Fraude sociale : qui sont vraiment les grands responsables de la perte de 13 milliards d’euros chaque année ?

publié le 5 août 2025

La ministre du Travail et de la Santé, Catherine Vautrin a dévoilé, le samedi 2 août, les grandes lignes de son plan de lutte contre la fraude sociale, qui sera débattu à l’automne au parlement. Accès au patrimoine des bénéficiaires des prestations sociales, prélèvement direct sur le compte bancaire en cas de fraude… le gouvernement veut faire de ce projet son cheval de bataille pour réduire la dette publique.

Que représente en réalité la fraude sociale ? Dans son rapport rendu public en septembre 2024, le Haut Conseil du financement de la protection sociale (HCFPS) a estimé le montant de la fraude sociale à 13 milliards d’euros par an. Il y a deux catégories d’arnaques à la Sécurité sociale :

. La fraude aux cotisations sociales des entreprises et travailleurs indépendants qui se soustraient au paiement des cotisations.
. La fraude aux prestations sociales des allocataires, qui perçoivent de manière indue les aides de l’Etat.

Les entreprises, les plus grands fraudeurs

Contrairement aux idées reçues, "la majorité de la fraude sociale ne provient pas des ménages mais des entreprises". C’est le constat que fait le HCFPS, missionné par le gouvernement d’Elisabeth Borne pour produire ce rapport. Plus de la moitié (56 %) des fraudeurs sont des employeurs, autoentrepreneurs ou travailleurs libéraux, qui se dérobent au paiement des cotisations sociales par le biais du travail dissimulé. 34 % de la fraude est le fait des assurés sociaux et 10 % des professionnels de santé. L’organisme gouvernemental déplore à ce sujet que la fraude sociale soit réduite à la "fraude au RSA ou à résidence", ce qui nourrit un "discours anti-pauvres".
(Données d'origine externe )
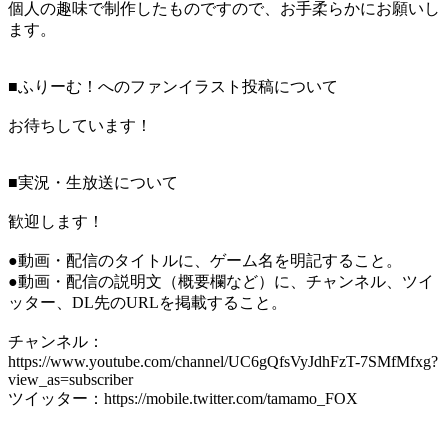
個人の趣味で制作したものですので、お手柔らかにお願いし
ます。
■ふりーむ！へのファンイラスト投稿について
お待ちしています！
■実況・生放送について
歓迎します！
●動画・配信のタイトルに、ゲーム名を明記すること。
●動画・配信の説明文（概要欄など）に、チャンネル、ツイ
ッター、DL先のURLを掲載すること。
チャンネル：
https://www.youtube.com/channel/UC6gQfsVyJdhFzT-7SMfMfxg?
view_as=subscriber
ツイッター：https://mobile.twitter.com/tamamo_FOX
La fraude au RSA, une petite part de la fraude totale

En termes de perte financière, l’Union de recouvrement des cotisations de sécurité sociale et d’allocations familiales (Urssaf) est la première victime de la fraude à la Sécurité sociale. "L’essentiel de la fraude" viendrait des 6,91 milliards d’euros de cotisations qui n’auraient pas été versées par les entreprises à cause du travail dissimulé. À noter que les cotisations sociales sont des sommes déduites du salaire brut servant à financer les prestations sociales.
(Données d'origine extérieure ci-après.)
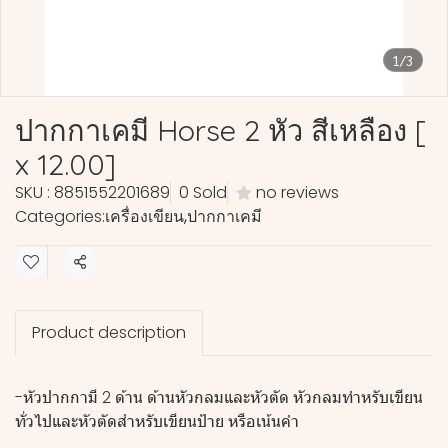
1/3
ปากกาเคมี Horse 2 หัว สีเหลือง [
x 12.00]
SKU : 8851552201689
0 Sold
no reviews
Categories:
เครื่องเขียน
,
ปากกาเคมี
Share
Product description
-หัวปากกามี 2 ด้าน ด้านหัวกลมและหัวตัด หัวกลมทำหรับเขียน
ทั่วไปและหัวตัดสำหรับเขียนป้าย หรือเน้นคำ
Mettant à mal le mythe des assurés "profiteurs du système", la fraude au RSA représente "seulement" 1,54 milliard d’euros par an sur les 13 milliards au total.
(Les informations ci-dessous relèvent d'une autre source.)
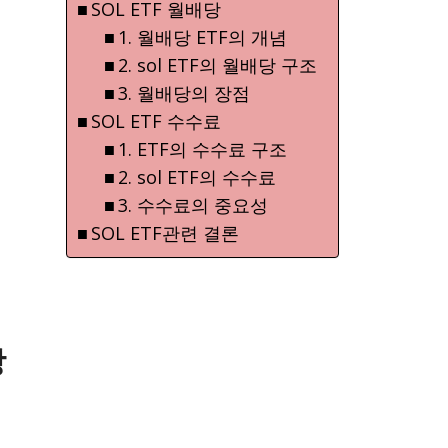
SOL ETF 월배당
1. 월배당 ETF의 개념
2. sol ETF의 월배당 구조
3. 월배당의 장점
SOL ETF 수수료
1. ETF의 수수료 구조
2. sol ETF의 수수료
3. 수수료의 중요성
SOL ETF관련 결론
장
Au sujet de l’Assurance maladie, 1,71 milliard d’euros de fraudes par an ont été estimés. Si plus de la moitié des fraudes détectées sont le fait des assurés (54 %), ce ne sont pas les plus coûteuses. Celles des professionnels de santé représentent plus de deux tiers du montant total de la fraude (1,12 milliard d’euros). Ces derniers sont pointés du doigt pour des pratiques frauduleuses comme la prescription réitérée d’arrêts de travail injustifiés, des fausses prescriptions et factures médicales. C’est notamment le cas de la fraude aux audioprothèses, prescrites sur la base d’une fausse expertise médicale et facturées à l’Assurance maladie.

La fraude fiscale surpasse largement la fraude sociale

Comme la fraude sociale, la fraude fiscale, qui consiste à échapper à l’impôt, est difficile à chiffrer avec précision. Sa fourchette d’estimation va de 80 à 100 milliards d’euros par an. Le constat est clair : les montants détectés des fraudes restent bien en deçà des montants estimés.

Selon le Haut Conseil, seuls 16,7 milliards d’euros de fraude fiscale ont été détectés en 2024 contre les 80 milliards estimés. Pour la Sécurité sociale, ce sont 2,1 milliards d’euros de fraude qui ont été découverts sur les 13 milliards. La fraude à l’impôt est donc nettement supérieure à la fraude sociale.